En cas de non respect des règles relatives aux pratiques prohibées, les sanctions pourront aller jusqu’à 35 millions d’euros ou 7 % du chiffre d’affaires. 

Un « hub numérique de l’avenir »

L’Europe comme « hub numérique de l’avenir », c’est l’autre objectif du règlement, selon l'eurodéputé roumain Dragoş Turodache (Renew, libéraux). Lors de la première proposition en 2021, des entreprises du secteur de la tech critiquaient le texte, relevant un déséquilibre entre la régulation des pratiques et l’incitation à l’innovation. Des pays comme la France, avec la start-up Mistral AI qui a développé un chatbot et l’Allemagne avec le traducteur automatique DeepL, ne voulaient pas mettre à mal le développement de leur bijou technologique face à la concurrence de la Chine et des États-Unis. Des craintes reprises par les eurodéputés libéraux de droite et du centre. « Nous devons utiliser le potentiel de l’IA sans peur. L’Europe ne doit pas gâcher cette occasion », estime Dita Charanzová, eurodéputée tchèque (Renew). 

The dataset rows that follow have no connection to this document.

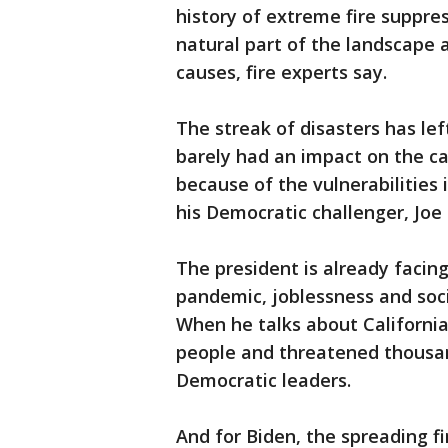
history of extreme fire suppre
natural part of the landscape
causes, fire experts say.
The streak of disasters has left
barely had an impact on the c
because of the vulnerabilities
his Democratic challenger, Joe
The president is already facing
pandemic, joblessness and socia
When he talks about Californi
people and threatened thousand
Democratic leaders.
And for Biden, the spreading fi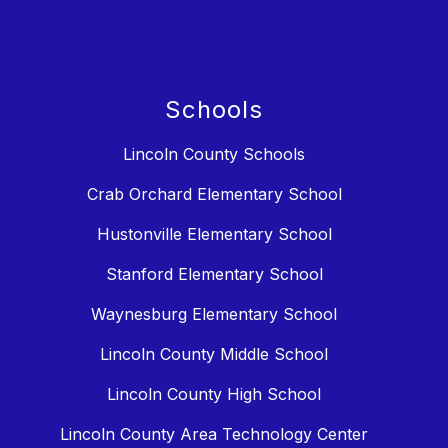
Schools
Lincoln County Schools
Crab Orchard Elementary School
Hustonville Elementary School
Stanford Elementary School
Waynesburg Elementary School
Lincoln County Middle School
Lincoln County High School
Lincoln County Area Technology Center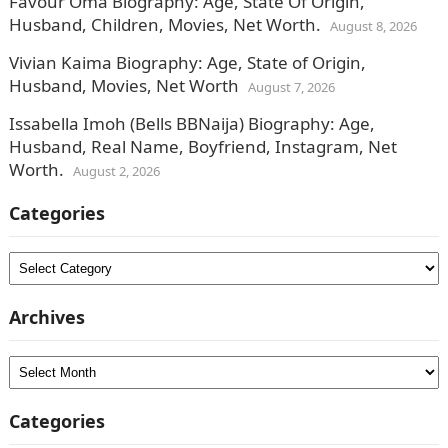
Favour Oma Biography: Age, State Of Origin,
Husband, Children, Movies, Net Worth.
August 8, 2026
Vivian Kaima Biography: Age, State of Origin,
Husband, Movies, Net Worth
August 7, 2026
Issabella Imoh (Bells BBNaija) Biography: Age,
Husband, Real Name, Boyfriend, Instagram, Net
Worth.
August 2, 2026
Categories
Categories
Archives
Archives
Categories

La réglementation se veut aussi compréhensive à l’égard des PME, les petites et moyennes entreprises, et prévoit des procédures pour les accompagner au mieux. Elles pourront s’auto-évaluer avant de déployer tout système d’IA et les coûts pour se conformer à la nouvelle législation pourront être réduits voire abolis pour certains domaines d’activités, comme la recherche.

« Cette législation n’est que le début d’un long voyage », avertit Dragoş Turodache (Renew). L’intelligence artificielle va forger un « monde nouveau », des algorithmes et techniques inédites vont surgir. L’UE se dit ainsi prête à réagir et à répondre à des questions d’ordre éthique et moral face aux futures formes d’IA, sans freiner ce secteur en plein développement.